● **Texte extrait**
——

Nouvelle aurore pour Netrebko dans Le Trouvère au Teatro Colon
Quelques jours après sa prestation dans Aida aux Arènes de Vérone et quelques mois après sa dernière venue au Teatro Colón pour Tosca, c’est dans Le Trouvère qu’Anna Netrebko, acclamée, s’illustre à nouveau à Buenos Aires.
Le Soleil Levant de la mise en espace
Ce Trouvère propose une mise en espace abstraite mais vaguement japonisante. Le duo formé de Gabriel Caputo (conception) et Marina Mora (direction), qui avait récemment œuvré à la réussite d’Anna Bolena, signe à nouveau cette nouvelle mise en espace où des formes circulaires projetées puis suspendues de différentes tailles, concentriques et mouvantes, parfois orientées de façon gigogne, font penser à des ombrelles japonaises. Si le rapport entre la fable du Trouvère et le Japon se perçoit mal de prime abord, ce pays conserve dans son imaginaire une tradition culturelle du règlement de compte et de l’honneur familial, thèmes qui se retrouvent dans le chef-d’œuvre de Verdi. Les couleurs pastels des lumières de Rubén Conde ainsi que le choix du noir et blanc (acte III) renforcent cet aspect épuré japonisant rappelant les tons des ombrelles mais aussi celles des estampes du Soleil Levant.
Si le dispositif est agréable et suggestif, il peine à meubler la scène et rend le positionnement des chanteurs trop statique. Le chœur, comme c’était déjà le cas pour Anna Bolena, est placé sur deux estrades. La prestation théâtrale génère finalement plus de frustration que de réconfort.
La voix de Verdi en fosse
Le chef italien Giacomo Sagripanti, à la tête de l’Orchestre permanent du Colón, met en œuvre la partition de Verdi de façon contrastée. La précision et la puissance de l’orchestre sont sollicitées, le souci du détail (comme la force suggestive des percussions qui agissent en ponctuation des phrases du livret) mis en exergue. Minutieux et attentif, Giacomo Sagripanti l’est assurément et peut-être même un peu trop relativement à Anna Netrebko tant il semble parfois trop soumis aux choix opérés par cette dernière : certains passages sont ainsi plus flottants du point de vue des tempi.
Les voix de Verdi en scène
Le bel acier azuréen d’Anna Netrebko (Leonora) valorise l’agilité d’aigus qui retrouvent sans difficulté une assise ample et tendue comme un sabre japonais. L’onde sonore de projections lisses et riches en harmoniques se propage en jouant du temps de réverbération. Puissance du souffle, virtuosité des lignes, délicatesse du phrasé, fantaisie dans les subtiles variations du vibrato : tout réussit à la diva. Seule la prononciation de l’italien, trop fermée, rend parfois difficile la compréhension de mots portés avec tant de poésie par le chant. Une légère fatigue se fait jour au début de l’acte IV où le vibrato semble moins stable, mais c’est heureusement ponctuel et cette fois-ci sans conséquence sur la justesse de la ligne de chant, contrairement à ce qui s’était passé pour Tosca l’année passée in loco.

——

● **Données fournies**

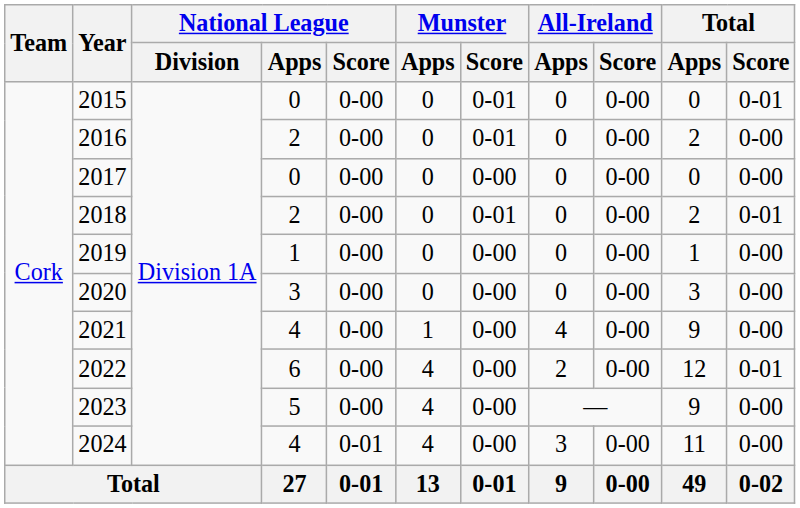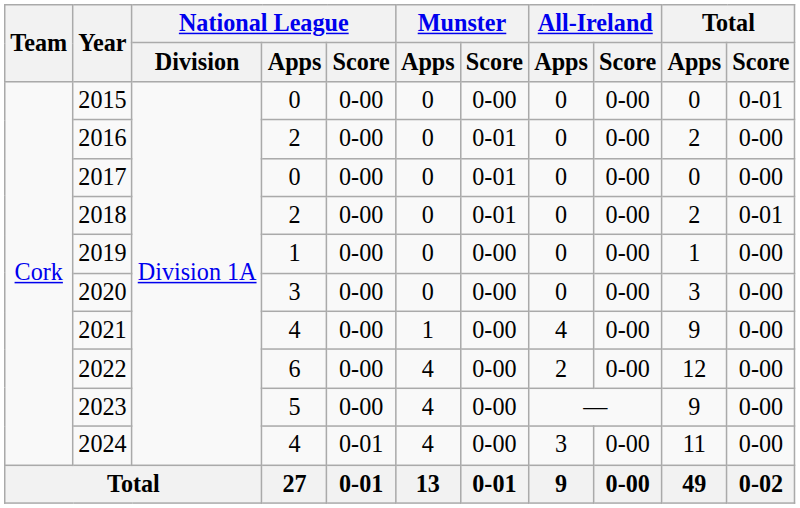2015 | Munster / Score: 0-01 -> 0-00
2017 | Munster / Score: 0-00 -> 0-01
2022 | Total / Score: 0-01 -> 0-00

——

● **Consignes**
1 – Reprenez le passage de l'article sur Le Trouvère qui va de « Nouvelle aurore pour » jusqu'à « à Buenos Aires. », en remplaçant « acclamée » par « ovationnée ».
2 – Citez tous les opéras mentionnés dans l'article sur Le Trouvère.

● **Corrigé**
1 –
Nouvelle aurore pour Netrebko dans Le Trouvère au Teatro Colon
Quelques jours après sa prestation dans Aida aux Arènes de Vérone et quelques mois après sa dernière venue au Teatro Colón pour Tosca, c’est dans Le Trouvère qu’Anna Netrebko, ovationnée, s’illustre à nouveau à Buenos Aires.

2 – Le Trouvère, Aida, Tosca, Anna Bolena